Phantom crane flies use their long legs to fly, holding their wings still as they float on updrafts.
Víctor Ortega Jiménez
DENVER — For these insects, flight is all in the legs.
Phantom crane flies float lazily on breezes, their six long legs splayed and wings held utterly still. Wind tunnel experiments are beginning to reveal how they stay aloft. The insights are helping researchers build miniature flying machines that mimic the crane flies’ easygoing flight strategy, physicist Sarahi Arriaga-Ramirez reported March 17 at the American Physical Society’s Global Physics Summit.
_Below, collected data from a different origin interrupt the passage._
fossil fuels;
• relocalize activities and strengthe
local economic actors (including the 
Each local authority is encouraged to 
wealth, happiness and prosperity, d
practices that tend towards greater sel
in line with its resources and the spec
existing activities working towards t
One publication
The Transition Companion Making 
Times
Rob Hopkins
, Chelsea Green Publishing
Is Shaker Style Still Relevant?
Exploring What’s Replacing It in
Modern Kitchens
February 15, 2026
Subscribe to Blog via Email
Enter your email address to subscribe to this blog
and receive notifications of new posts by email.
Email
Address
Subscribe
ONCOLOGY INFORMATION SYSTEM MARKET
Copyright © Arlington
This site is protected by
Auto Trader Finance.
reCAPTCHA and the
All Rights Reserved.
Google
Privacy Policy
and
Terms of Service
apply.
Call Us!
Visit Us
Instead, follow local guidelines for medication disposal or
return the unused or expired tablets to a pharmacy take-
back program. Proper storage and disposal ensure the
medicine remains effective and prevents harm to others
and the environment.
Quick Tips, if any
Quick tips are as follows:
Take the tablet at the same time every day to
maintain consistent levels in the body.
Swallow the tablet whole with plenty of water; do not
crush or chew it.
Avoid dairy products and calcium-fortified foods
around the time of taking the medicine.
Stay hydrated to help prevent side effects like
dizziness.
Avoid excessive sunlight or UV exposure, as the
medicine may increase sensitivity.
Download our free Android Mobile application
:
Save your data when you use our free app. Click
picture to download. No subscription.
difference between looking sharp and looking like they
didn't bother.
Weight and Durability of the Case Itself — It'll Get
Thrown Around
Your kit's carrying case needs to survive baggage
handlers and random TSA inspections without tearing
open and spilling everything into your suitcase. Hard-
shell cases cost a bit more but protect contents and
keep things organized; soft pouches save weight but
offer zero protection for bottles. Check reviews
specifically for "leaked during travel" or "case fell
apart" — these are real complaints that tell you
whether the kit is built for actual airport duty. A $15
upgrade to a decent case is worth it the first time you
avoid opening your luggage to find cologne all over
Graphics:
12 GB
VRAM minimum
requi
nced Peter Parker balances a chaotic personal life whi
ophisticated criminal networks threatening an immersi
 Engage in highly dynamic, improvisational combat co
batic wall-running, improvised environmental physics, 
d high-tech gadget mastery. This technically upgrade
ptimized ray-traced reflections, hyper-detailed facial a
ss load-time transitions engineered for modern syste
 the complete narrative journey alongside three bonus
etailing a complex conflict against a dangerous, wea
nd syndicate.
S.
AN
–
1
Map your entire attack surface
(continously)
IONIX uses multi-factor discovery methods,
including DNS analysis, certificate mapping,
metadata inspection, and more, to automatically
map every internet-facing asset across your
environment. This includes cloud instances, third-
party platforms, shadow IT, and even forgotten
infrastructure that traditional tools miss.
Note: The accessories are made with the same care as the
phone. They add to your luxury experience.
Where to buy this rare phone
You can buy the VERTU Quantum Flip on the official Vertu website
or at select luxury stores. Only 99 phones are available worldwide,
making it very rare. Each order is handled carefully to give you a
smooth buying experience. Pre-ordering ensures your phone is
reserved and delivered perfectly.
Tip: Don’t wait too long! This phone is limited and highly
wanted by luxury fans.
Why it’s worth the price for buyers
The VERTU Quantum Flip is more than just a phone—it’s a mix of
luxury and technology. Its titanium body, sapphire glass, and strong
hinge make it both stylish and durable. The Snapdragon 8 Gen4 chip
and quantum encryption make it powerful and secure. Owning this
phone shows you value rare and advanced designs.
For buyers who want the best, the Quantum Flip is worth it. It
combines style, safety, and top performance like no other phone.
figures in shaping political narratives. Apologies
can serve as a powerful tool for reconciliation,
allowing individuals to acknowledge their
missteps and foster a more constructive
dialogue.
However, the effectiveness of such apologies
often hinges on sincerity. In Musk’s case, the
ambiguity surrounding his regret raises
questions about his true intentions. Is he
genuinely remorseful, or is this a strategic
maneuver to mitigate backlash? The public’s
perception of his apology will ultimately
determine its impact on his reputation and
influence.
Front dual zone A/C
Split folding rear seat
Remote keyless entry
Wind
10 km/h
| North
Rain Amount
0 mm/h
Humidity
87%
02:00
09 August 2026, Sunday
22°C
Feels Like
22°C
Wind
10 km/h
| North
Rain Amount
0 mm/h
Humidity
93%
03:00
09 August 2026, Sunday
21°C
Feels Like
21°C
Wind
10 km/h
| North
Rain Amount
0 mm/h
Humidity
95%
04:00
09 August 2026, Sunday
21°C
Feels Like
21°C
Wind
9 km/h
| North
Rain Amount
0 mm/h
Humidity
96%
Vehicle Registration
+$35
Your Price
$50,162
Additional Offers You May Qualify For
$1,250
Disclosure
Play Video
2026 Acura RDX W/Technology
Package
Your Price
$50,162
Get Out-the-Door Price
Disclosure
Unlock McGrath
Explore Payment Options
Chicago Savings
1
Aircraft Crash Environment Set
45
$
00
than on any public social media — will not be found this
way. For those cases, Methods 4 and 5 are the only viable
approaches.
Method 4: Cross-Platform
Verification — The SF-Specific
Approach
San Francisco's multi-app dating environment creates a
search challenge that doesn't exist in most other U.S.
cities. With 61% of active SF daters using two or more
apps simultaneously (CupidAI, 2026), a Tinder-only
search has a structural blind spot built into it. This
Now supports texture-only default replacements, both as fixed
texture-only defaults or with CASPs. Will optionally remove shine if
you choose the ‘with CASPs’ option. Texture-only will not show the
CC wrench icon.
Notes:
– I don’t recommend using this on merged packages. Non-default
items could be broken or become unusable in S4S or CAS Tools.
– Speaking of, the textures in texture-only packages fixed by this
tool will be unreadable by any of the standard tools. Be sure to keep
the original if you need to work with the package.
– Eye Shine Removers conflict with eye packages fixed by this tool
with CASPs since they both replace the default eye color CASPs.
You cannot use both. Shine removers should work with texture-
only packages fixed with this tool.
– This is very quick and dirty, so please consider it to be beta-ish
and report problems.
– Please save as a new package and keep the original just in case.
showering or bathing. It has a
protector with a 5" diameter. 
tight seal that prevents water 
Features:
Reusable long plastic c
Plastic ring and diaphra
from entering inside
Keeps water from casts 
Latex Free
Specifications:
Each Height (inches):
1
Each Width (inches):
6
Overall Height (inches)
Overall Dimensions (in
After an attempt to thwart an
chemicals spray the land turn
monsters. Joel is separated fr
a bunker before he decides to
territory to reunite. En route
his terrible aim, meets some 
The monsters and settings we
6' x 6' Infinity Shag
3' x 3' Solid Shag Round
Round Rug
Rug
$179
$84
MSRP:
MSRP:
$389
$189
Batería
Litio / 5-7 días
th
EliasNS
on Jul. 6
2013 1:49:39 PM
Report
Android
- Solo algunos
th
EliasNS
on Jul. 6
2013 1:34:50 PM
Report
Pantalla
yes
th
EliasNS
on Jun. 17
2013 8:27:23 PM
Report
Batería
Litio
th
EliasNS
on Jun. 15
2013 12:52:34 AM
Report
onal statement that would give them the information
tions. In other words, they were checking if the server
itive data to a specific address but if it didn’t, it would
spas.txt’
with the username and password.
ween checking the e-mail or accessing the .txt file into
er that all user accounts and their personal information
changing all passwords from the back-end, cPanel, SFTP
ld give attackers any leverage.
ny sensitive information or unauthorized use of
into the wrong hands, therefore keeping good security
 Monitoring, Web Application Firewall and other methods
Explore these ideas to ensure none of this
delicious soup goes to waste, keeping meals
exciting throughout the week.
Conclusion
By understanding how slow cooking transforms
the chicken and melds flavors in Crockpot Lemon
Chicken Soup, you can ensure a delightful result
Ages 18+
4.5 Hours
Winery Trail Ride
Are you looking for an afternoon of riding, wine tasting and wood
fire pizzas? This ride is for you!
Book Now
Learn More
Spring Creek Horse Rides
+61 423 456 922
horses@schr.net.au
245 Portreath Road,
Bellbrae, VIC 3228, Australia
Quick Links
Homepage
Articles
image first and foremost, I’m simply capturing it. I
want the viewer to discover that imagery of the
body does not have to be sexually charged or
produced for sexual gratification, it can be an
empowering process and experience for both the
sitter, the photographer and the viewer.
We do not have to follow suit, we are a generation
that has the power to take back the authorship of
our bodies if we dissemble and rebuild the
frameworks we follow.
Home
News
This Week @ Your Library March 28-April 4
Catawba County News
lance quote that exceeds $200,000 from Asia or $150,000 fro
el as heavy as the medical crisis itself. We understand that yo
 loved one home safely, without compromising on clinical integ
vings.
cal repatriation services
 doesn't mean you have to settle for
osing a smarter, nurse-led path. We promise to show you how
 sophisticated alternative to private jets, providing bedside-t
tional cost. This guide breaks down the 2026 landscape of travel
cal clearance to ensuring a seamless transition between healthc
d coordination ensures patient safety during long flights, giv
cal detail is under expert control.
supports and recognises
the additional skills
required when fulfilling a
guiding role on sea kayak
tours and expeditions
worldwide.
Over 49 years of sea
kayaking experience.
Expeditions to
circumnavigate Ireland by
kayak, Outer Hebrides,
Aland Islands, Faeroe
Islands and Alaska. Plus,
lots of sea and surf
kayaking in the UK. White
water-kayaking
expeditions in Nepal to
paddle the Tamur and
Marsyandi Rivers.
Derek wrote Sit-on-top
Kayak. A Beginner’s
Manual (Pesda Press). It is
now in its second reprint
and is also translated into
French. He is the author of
The Eastern phantom crane fly (Bittacomorpha clavipes) lives in the eastern United States. The flies live only about a week at full maturity, during which the insects mate, but don’t eat. “They have very limited energy, and they have to save it,” says Arriaga-Ramirez, of the University of California, Berkeley.
When viewed with high-speed cameras in still air in a laboratory, phantom crane flies flapped their wings to ascend, holding their legs vertically, presumably to reduce drag so that they can fly more easily. But that changed in a wind tunnel’s updraft: The insects held their wings still and splayed their legs out and up into an inverted cone shape, reminiscent of an inside-out umbrella or a fluffy dandelion seed — both of which are adept at catching the wind. The flies floated on the breeze due to the drag caused by their legs.
As conditions changed, the shape of the cone adjusted. In a more forceful updraft, the arrangement of the flies’ legs became narrower.
To understand the impact of the changing cone shape, the researchers made larger-than-life, 3-D printed models of a phantom crane fly and dragged them through a tank of mineral oil. Swapping air for oil simulated the conditions a real, smaller fly would experience, because on small scales, air acts as if it’s more viscous. The results revealed that a narrow cone produced less drag than a flatter one, by about 20 percent. That suggests that the crane flies’ legs adjust to provide a gentler lift.
The insect’s quirky mode of transport inspired the researchers to tinker with various designs for small, energy-efficient aerial vehicles. One option used a material called a shape memory alloy to allow the crane fly bot’s legs to bend on command. Such materials return to a previous shape when an electric current is passed through them. Coils made of these shape memory alloys moved the legs from straight to bent, and back again.
It’s unclear how much phantom crane flies control their legs, and how much they are just blowing in the wind. So the team also tried legs with flexible joints that allowed passive movement. As the wind speed increased, the legs automatically bent, giving the vehicle a narrower shape.
That results in very stable flight, Arriaga-Ramirez said. Even if the air flow around the aerial vehicle is disturbed, the vehicle, like the phantom crane flies, is unperturbed.